Hello darkness my old friend, czyli kilka słów o pewnym absolwencie


Miałam pisać o dorosłości, dojrzewaniu, i miałam posłużyć się kilkoma przykładami z filmu i książki. Jednak zafascynowana filmem zaczęłam go opisywać i powstało coś, co nie jest ani recenzją, ani notką o dorosłości, a raczej jakimś streszczeniem filmu, choć nie całego. Generalnie, to polecam i film, i mój wpis:)

W nagłówku umieściłam kadr z filmu "Absolwent" (1967, reż. Mike Nichols), który przedstawia głównego bohatera Benjamina (rola Dustina Hoffmana) wracającego do domu. W tle tej sceny słychać utwór "Sound of silence", z którego cytat znajduje się w tytule postu. Dlaczego akurat przywołałam ten film? Bo to jeden z najładniejszych filmów o miłości, ale też o dorosłości. Tytuł mówi sam za siebie. Absolwent to człowiek, który stoi na pewnym pograniczu, na rozstaju. Ma przed sobą morze możliwości i morze trudnych decyzji do podjęcia. Film trzeba obejrzeć i koniec. Świetne obrazy i jeszcze lepsza muzyka skomponowana przez duet Simon & Garfunkel. 

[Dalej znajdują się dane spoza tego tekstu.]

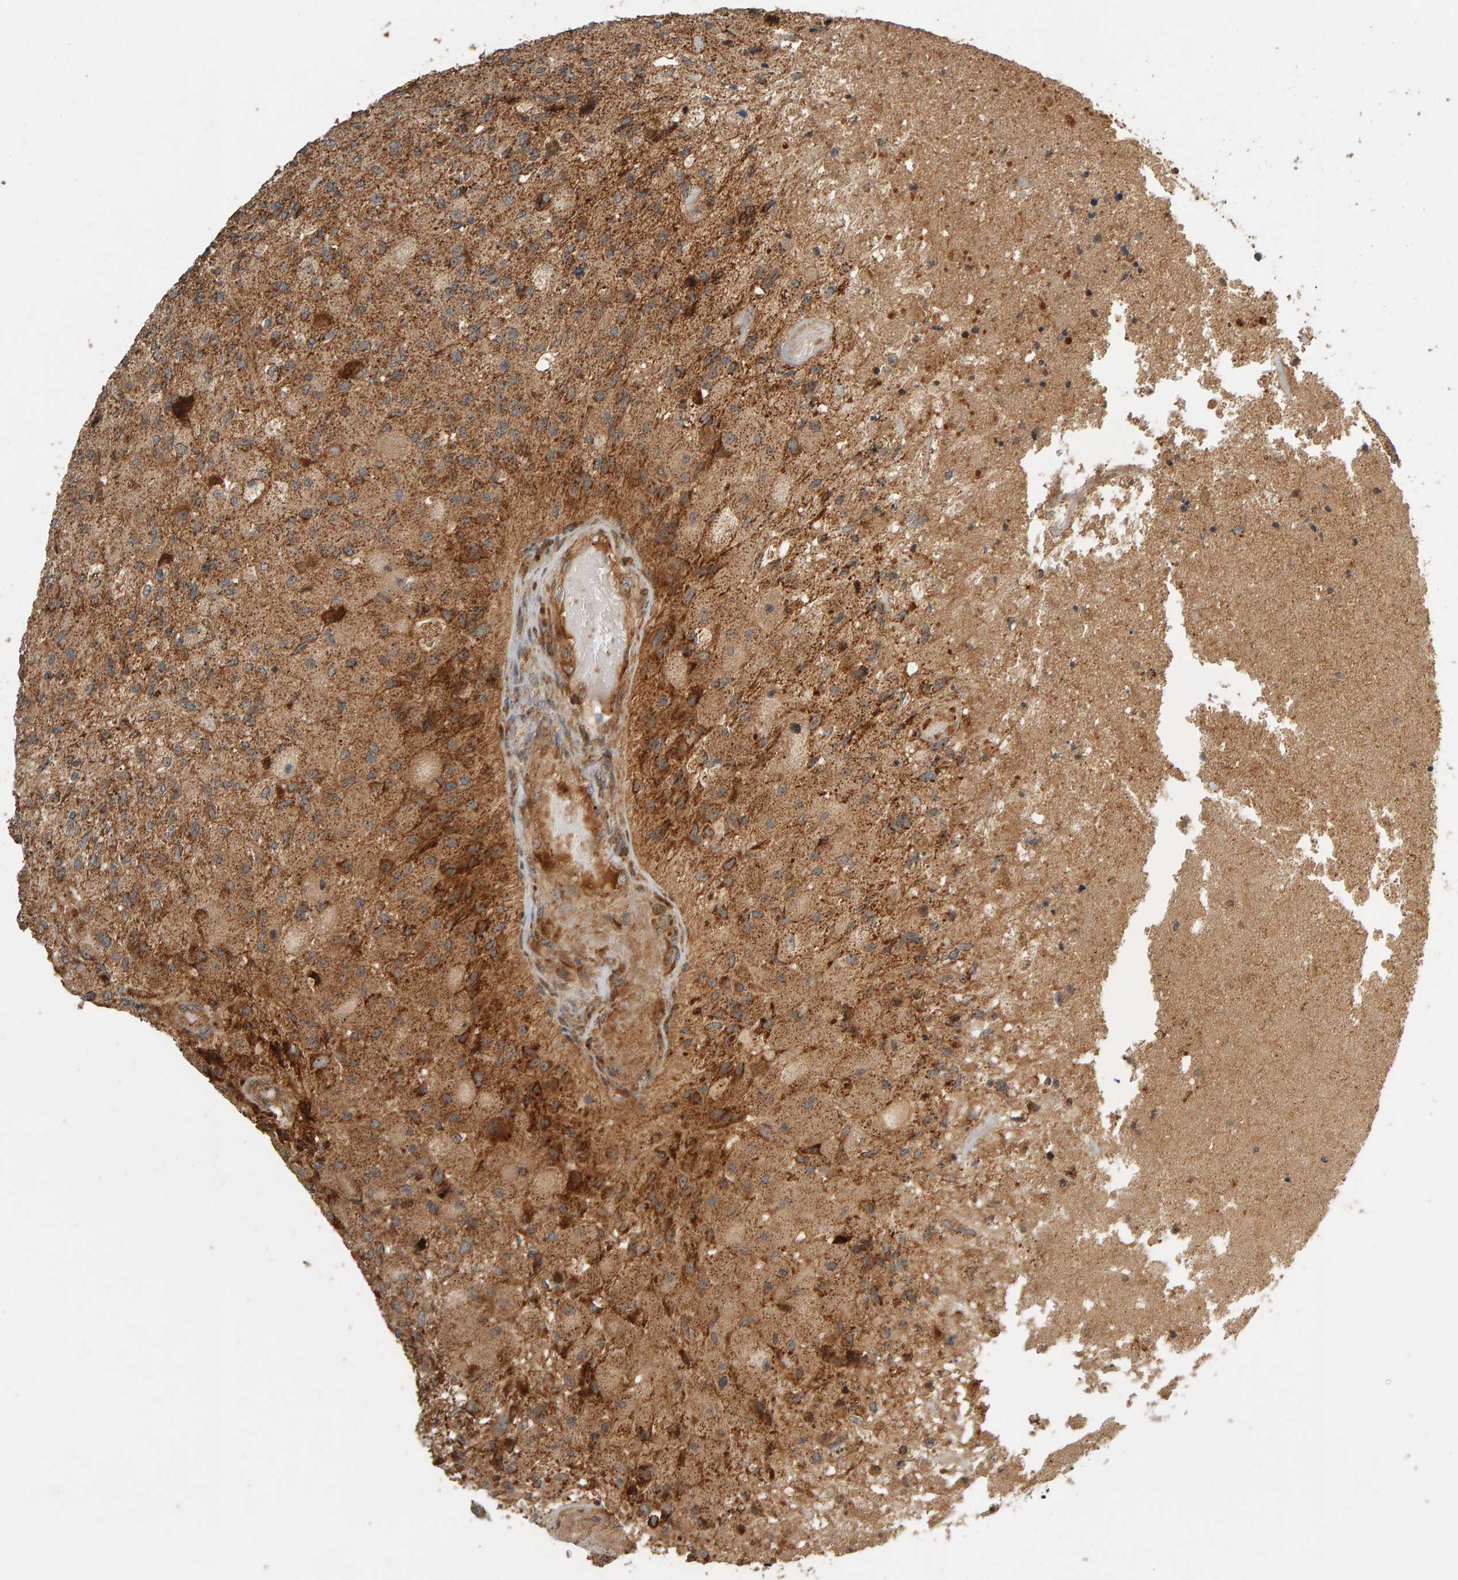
{"staining": {"intensity": "moderate", "quantity": ">75%", "location": "cytoplasmic/membranous"}, "tissue": "glioma", "cell_type": "Tumor cells", "image_type": "cancer", "snomed": [{"axis": "morphology", "description": "Normal tissue, NOS"}, {"axis": "morphology", "description": "Glioma, malignant, High grade"}, {"axis": "topography", "description": "Cerebral cortex"}], "caption": "Moderate cytoplasmic/membranous protein expression is identified in approximately >75% of tumor cells in malignant glioma (high-grade).", "gene": "ZFAND1", "patient": {"sex": "male", "age": 77}}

Ben kończy studia i wraca do rodzinnego domu. Tam na świeżo upieczonego absolwenta oczekuje rodzina, chcąc poznać jego plan na przyszłość. Jednak Benjamin nie ma żadnego planu. Chce uciec od gości i pobyć sam. Ciotki i wujkowie pytają wciąż: Benjaminie, co teraz będziesz robił?, tymczasem on odpowiada: Pójdę na górę do swojego pokoju. Gdy udaje mu się wreszcie dostać do niego, wchodzi znajoma rodziców Mrs. Robinson (pewnie znacie tę piosenkę?), która prosi go o odwiezienie do domu, kłamiąc, że wcale nie chce go uwieść. Zdezorientowany Ben mówi do niej: Mrs. Robinson, you are trying to seduce me. I tak rozpoczyna się ich romans, który doprowadza do związku z córką Mrs. Robinson, Elaine. Fabuła może wydawać się banalna, ale jednak motyw dorosłości przejawia się w filmie prawie na każdym kroku, to on jest właściwie tematem filmu.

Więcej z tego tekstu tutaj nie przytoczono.